━━━━━ Provided data
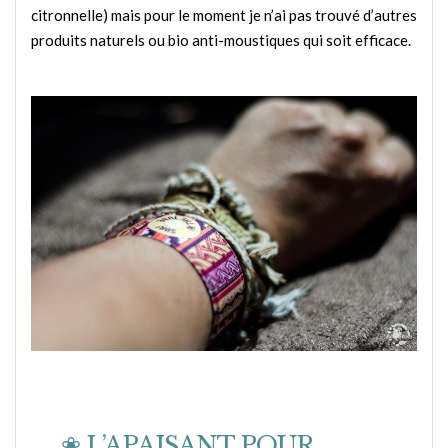
citronnelle) mais pour le moment je n’ai pas trouvé d’autres
produits naturels ou bio anti-moustiques qui soit efficace.
❀ L’APAISANT POUR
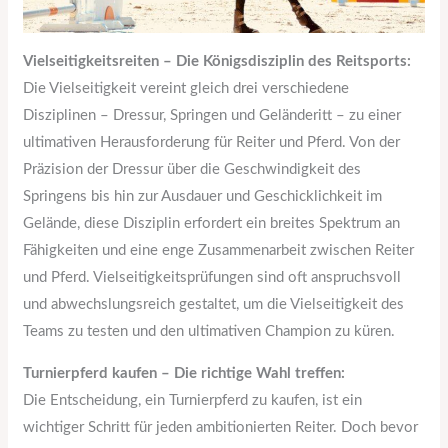
Vielseitigkeitsreiten – Die Königsdisziplin des Reitsports:
Die Vielseitigkeit vereint gleich drei verschiedene
Disziplinen – Dressur, Springen und Geländeritt – zu einer
ultimativen Herausforderung für Reiter und Pferd. Von der
Präzision der Dressur über die Geschwindigkeit des
Springens bis hin zur Ausdauer und Geschicklichkeit im
Gelände, diese Disziplin erfordert ein breites Spektrum an
Fähigkeiten und eine enge Zusammenarbeit zwischen Reiter
und Pferd. Vielseitigkeitsprüfungen sind oft anspruchsvoll
und abwechslungsreich gestaltet, um die Vielseitigkeit des
Teams zu testen und den ultimativen Champion zu küren.
Turnierpferd kaufen – Die richtige Wahl treffen:
Die Entscheidung, ein Turnierpferd zu kaufen, ist ein
wichtiger Schritt für jeden ambitionierten Reiter. Doch bevor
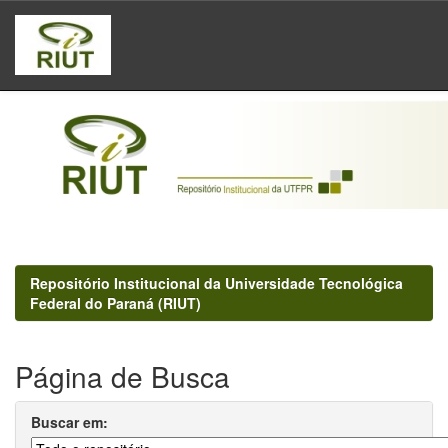
Skip
navigation
Repositório Institucional da Universidade Tecnológica
Federal do Paraná (RIUT)
Página de Busca
Buscar em:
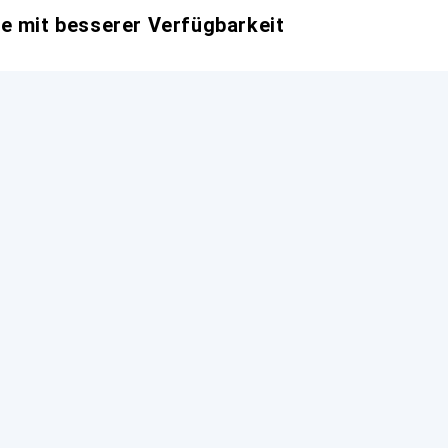
e mit besserer Verfügbarkeit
━━━━━━━━━━
Work item:
For the string "ultimativen", filter the data and copy out each line where it occurs.

Result below:
ultimativen Herausforderung für Reiter und Pferd. Von der
Teams zu testen und den ultimativen Champion zu küren.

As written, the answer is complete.